Por Camila Pavanelli de Lorenzi

141028-Copo– Era uma vez um prefeito que recebeu a notícia de que a cidade que ele governava teria de ser evacuada por falta d’água. Estupefato, o prefeito indagou: cumequié? Então lhe disseram que não era nada daquilo, que estava tudo bem agora.

– O prefeito era Haddad e a cidade era São Paulo (http://bit.ly/1DTdpwL).

– Mas a notícia da evacuação de São Paulo nem nova é: há 3 dias, foi divulgado um áudio em que um diretor da Sabesp admite, meio de brincadeira, meio a sério (cabe ao leitor/ouvinte decidir qual é a parte do riso e qual a do choro), que se não chover nos últimos meses de 2014, a Sabesp dará férias coletivas para os habitantes de São Paulo (http://bit.ly/1wl1O8O).

– A única novidade na notícia de hoje, então, é que a “brincadeira séria” do diretor da Sabesp saiu da sala de reuniões da empresa e chegou ao gabinete de Haddad.

Seguem outras notícias de hoje, ainda na linha editorial “implodindo os limites entre comédia e tragédia”:

– Enquanto uns choram, outros vendem lenço: uma empresa que fabrica caixa d’água registrou um aumento de 50% na demanda (quando exatamente? a matéria não diz), e fábricas em outros estados agora trabalham para atender aos pedidos de São Paulo ‪#‎SPLocomotivaDoBrasilFaçaChuvaOuFaçaSeca‬ (http://bit.ly/1tdNZqC);

– A página do Facebook da Prefeitura de São José dos Campos aproveitou que estava chovendo para pedir aos amigos internautas que guardassem uma aguinha de recordação. A postagem foi apagada após ter sido considerada “tendenciosa” e ter “exaltado os ânimos” dos amigos internautas. O prefeito da cidade é do PT (http://bit.ly/1yFYK52);

– Enquanto isso, parte da nossa imprensa continua abismada que a chuva não vem colaborando: “Nem mesmo a chuva de média intensidade ocorrida ontem (26) foi suficiente para conter a queda gradual que se observa do nível de água dos reservatórios da Sabesp” (http://bit.ly/ZVKU2f – ver postagem de 27/10, 10:57);

– É compreensível: que ponha a mão no fogo quem nunca achou que iria aprender inglês em duas semanas, emagrecer em cinco dias e amarrar o grande amor em três. Perto desses ambiciosos projetos, salvar o Sistema Cantareira com a chuvinha do fim de semana até que soa modesto.

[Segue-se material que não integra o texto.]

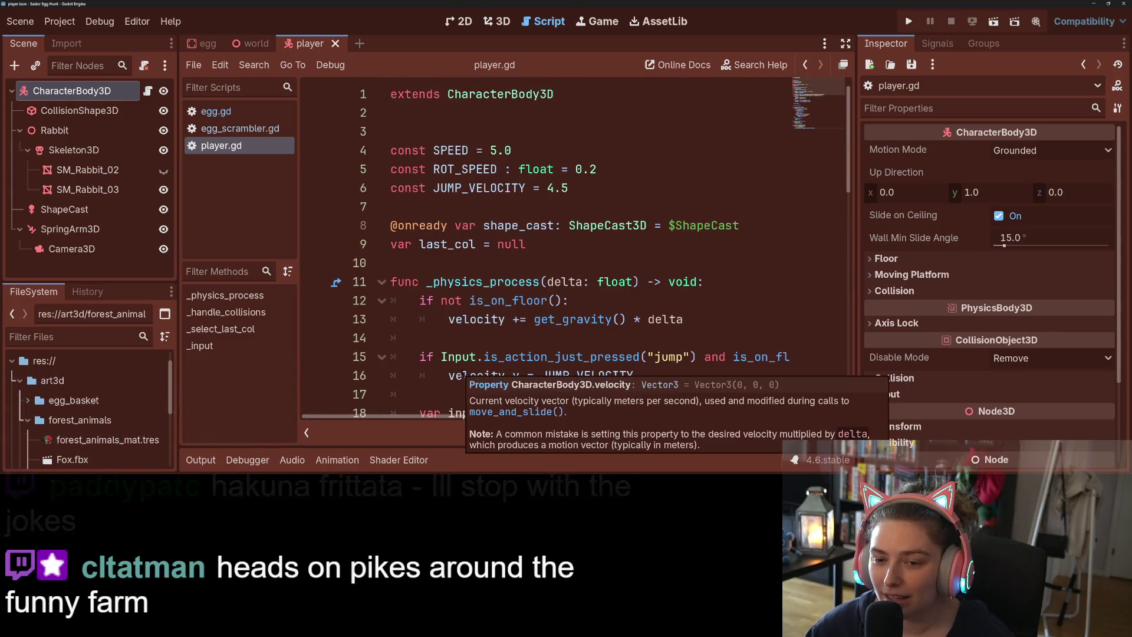
scroll(462, 371, down, 4)
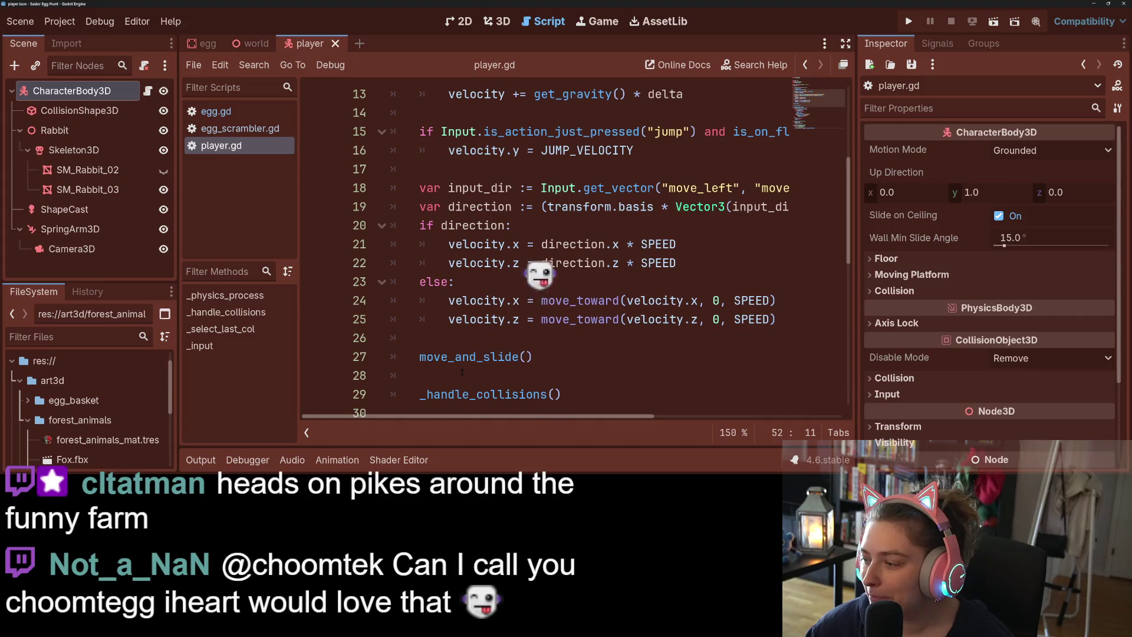
scroll(462, 371, down, 4)
scroll(462, 371, down, 4)
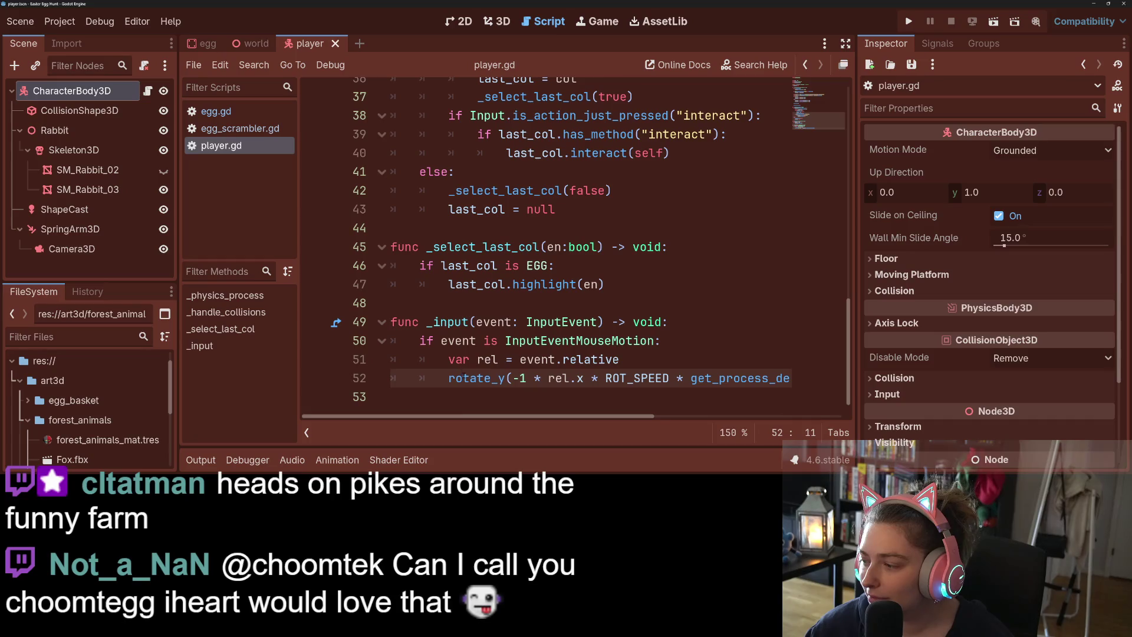
- Add an 'elif event is InputEventKey:' branch below the mouse-motion check in _input
click(464, 394)
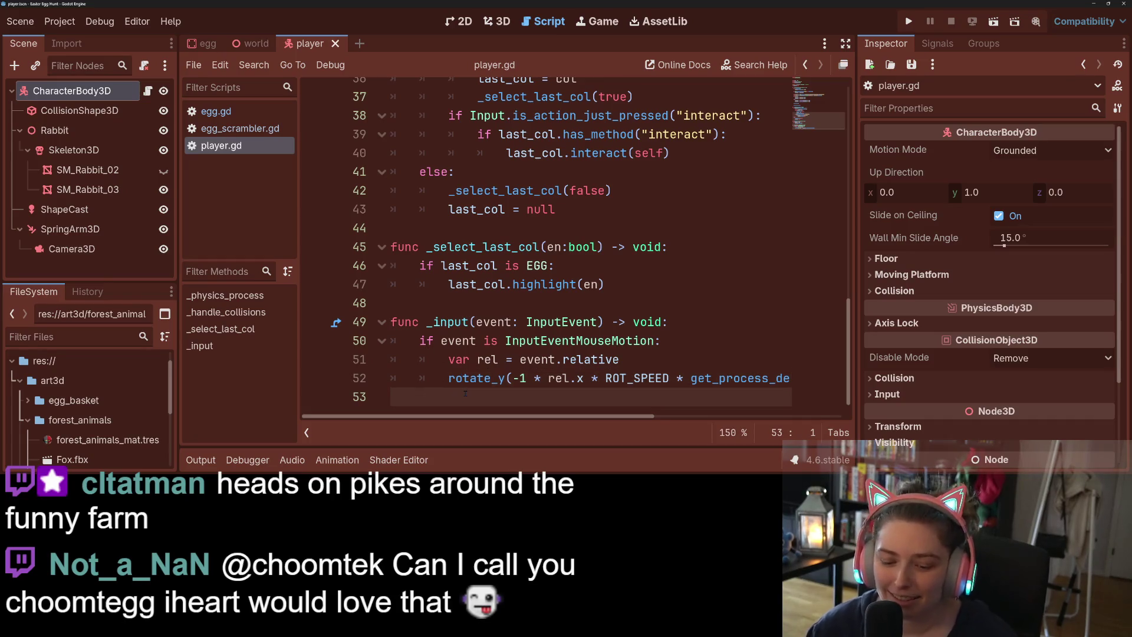
key(Tab)
text(el)
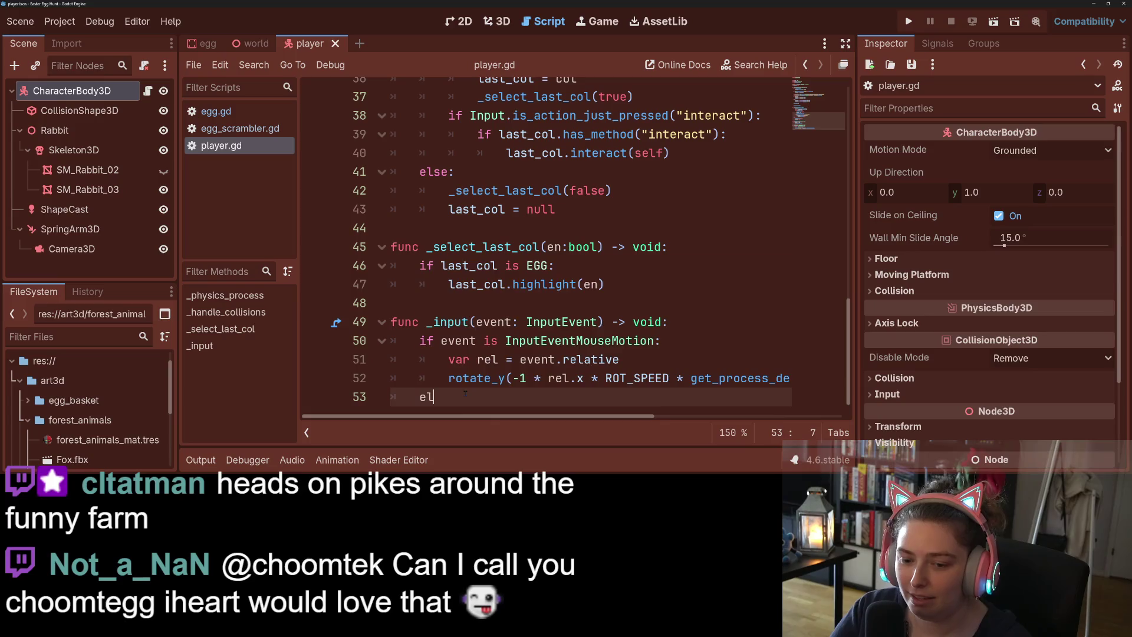
text(if event is )
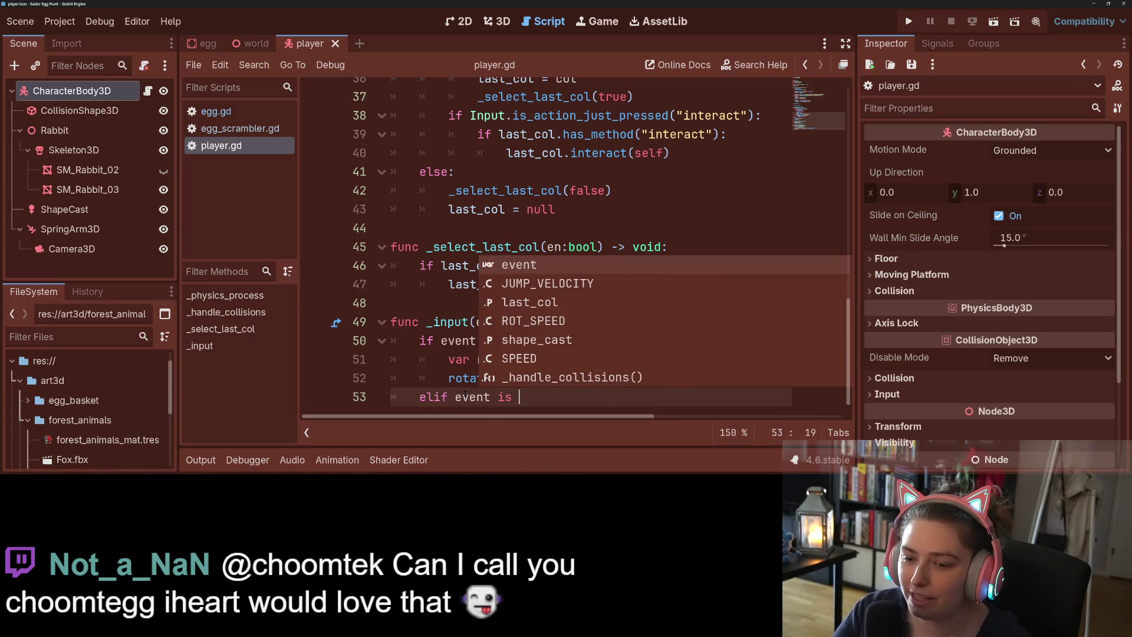
text(ke)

E esse foi o boletim de hoje. Pode entrar em pânico que amanhã tem mais.

* Camila Pavanelli de Lorenzi criou o blog “Recordar, repetir e elaborar” para fazer da lição freudiana seu modo de escrever sobre política, culinária, sobre sua avó e seus amores — tudo isso sem perder de vista que o mundo todo é feito de relações de poder e afetos. Espanta-se com a passividade de São Paulo, antiga “locomotiva do país” diante da reaparição de um problema que fora resolvido há duzentos anos. Para lançar o alerta, criou, no Tumblr este “Boletim da Falta d’Água em São Paulo”, que redige selecionando e reinterpretando notícias publicadas nos jornais. As edições anteriores do boletim podem ser lidas a seguir.

141028-Copo26/10/14

– Cummins, Rhodia, Hyundai e Mercedes-Benz são algumas das empresas que vêm enfrentando problemas de abastecimento em São Paulo (http://bit.ly/1tXGK8f). A matéria não fala em demissões, mas infelizmente, ao que tudo indica, a falta d’água em breve ocasionará o aumento do desemprego no estado;

– Condomínios estão vetando o uso de piscinas e implementando racionamento interno (http://bit.ly/1wBbOY5);

– Agora compare a gestão da crise feita pelos síndicos de condomínios com a declaração mais recente do governador: segundo Alckmin, não haverá racionamento em São Paulo (http://bit.ly/1tbF3C7).

Atenção, agora, a como a imprensa vem tratando o problema:

– “Insuficiente, chuva do fim de semana não ajuda a recuperar Cantareira” (http://bit.ly/1rv4ZTC). Parece que a Folha realmente acredita que uma ou duas chuvas de fim de semana serão suficientes para recuperar o Sistema Cantareira.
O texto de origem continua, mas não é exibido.